Seele und Sehen: Das Auge als Spiegelbild der Seele
Aufgrund meiner langjährigen Berufserfahrung habe ich die Erkenntnis gewonnen, dass Augenkrankheiten und Sehstörungen in vielen Fällen seelische Hintergründe haben. Daher ist es wichtig, neben dem rein wissenschaftlichen Denken der klassischen Schulmedizin einen weiteren Ansatz in die Therapie miteinzubeziehen: Was ist die tiefere Bedeutung der (Augen)-Erkrankung?

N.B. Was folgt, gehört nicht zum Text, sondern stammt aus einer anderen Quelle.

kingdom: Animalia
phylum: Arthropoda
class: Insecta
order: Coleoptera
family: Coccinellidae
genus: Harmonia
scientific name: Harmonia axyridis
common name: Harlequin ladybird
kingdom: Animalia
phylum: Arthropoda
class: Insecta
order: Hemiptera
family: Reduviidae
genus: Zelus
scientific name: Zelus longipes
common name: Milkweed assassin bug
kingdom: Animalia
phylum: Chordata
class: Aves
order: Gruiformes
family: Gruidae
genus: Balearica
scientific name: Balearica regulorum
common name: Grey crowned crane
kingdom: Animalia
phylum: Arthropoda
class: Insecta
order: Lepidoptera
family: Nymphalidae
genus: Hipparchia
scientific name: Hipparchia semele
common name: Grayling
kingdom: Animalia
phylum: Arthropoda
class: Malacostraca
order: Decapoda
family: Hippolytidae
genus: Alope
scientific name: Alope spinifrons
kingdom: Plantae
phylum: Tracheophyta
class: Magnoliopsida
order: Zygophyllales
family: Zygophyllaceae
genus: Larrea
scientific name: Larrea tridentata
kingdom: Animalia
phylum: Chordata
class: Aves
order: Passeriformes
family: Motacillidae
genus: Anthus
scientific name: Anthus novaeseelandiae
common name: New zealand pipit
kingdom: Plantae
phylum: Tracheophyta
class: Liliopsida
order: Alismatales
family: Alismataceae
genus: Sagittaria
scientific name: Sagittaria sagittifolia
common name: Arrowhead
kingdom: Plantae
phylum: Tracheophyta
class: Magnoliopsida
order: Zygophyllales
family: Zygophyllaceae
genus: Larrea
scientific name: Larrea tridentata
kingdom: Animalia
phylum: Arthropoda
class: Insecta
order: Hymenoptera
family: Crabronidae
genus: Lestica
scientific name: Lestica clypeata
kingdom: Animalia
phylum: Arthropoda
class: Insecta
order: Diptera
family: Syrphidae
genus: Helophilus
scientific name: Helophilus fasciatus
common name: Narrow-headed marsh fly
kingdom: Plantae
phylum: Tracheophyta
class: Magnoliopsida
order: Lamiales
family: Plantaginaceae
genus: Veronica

Das Auge wird auch als Spiegel der Seele bezeichnet. Ein Spiegel reflektiert, was ihm gegenübersteht und gibt ein Bild wieder. Er macht sichtbar, was man sonst an sich selbst nicht wahrnehmen kann, z. B. das eigene Gesicht und vor allem die eigenen Augen. Wenn man in den Spiegel schaut, dann sieht man den eigenen Gesichts- und Augenausdruck, den eigenen seelischen Zustand, das eigene Wesen. Man erkennt die momentane Gemütsverfassung und – z. B. am Pupillenspiel – selbst unwillkürliche Reaktionen. Im Gegensatz zum Hörorgan, dessen Sinneseindrücke wir nicht beliebig abschalten können, sind die Seheindrücke der Augen dank der Lider ausschaltbar, z. B. bei Müdigkeit, im Schlaf oder zum Ausruhen. Man kann aber auch bewusst die Augen schließen, um sich der Innenwelt zuzuwenden, z. B. bei der Meditation. Andererseits kann man die Augen aber auch schließen, um sich vor Problemen der Außenwelt zu schützen. So verbergen sich hinter Funktionsstörungen der Augen oft Probleme. Dabei kann es um Verluste gehen (Partner, Arbeit, Kinder, Besitz), aber auch um Schwierigkeiten mit Nähe und Distanz, Identität und Realität. Der Augenarzt und Psychoanalytiker Wolfgang Schultz-Zehden erkannte die seelischen Aspekte von Augenkrankheiten und führte gegen viele Widerstände seiner Kollegen die Psychosomatik in die Augenheilkunde ein. Ist nun die Sehfunktion des Auges – wodurch auch immer – gestört, der "Blick" sozusagen getrübt, so findet man in der Regel eine Störung im physikalischen Anteil des Sehaktes, allerdings aber auch im seelischen Anteil des Sehens und Wahrnehmens.
Im Zusammenhang mit Augensymptomen kann man sich daher folgende Fragen stellen:
Vor was verschließe ich die Augen?
Was kränkt mich so sehr, dass es mich krankmacht?
Was kann oder will ich nicht mehr sehen bzw. wahrhaben?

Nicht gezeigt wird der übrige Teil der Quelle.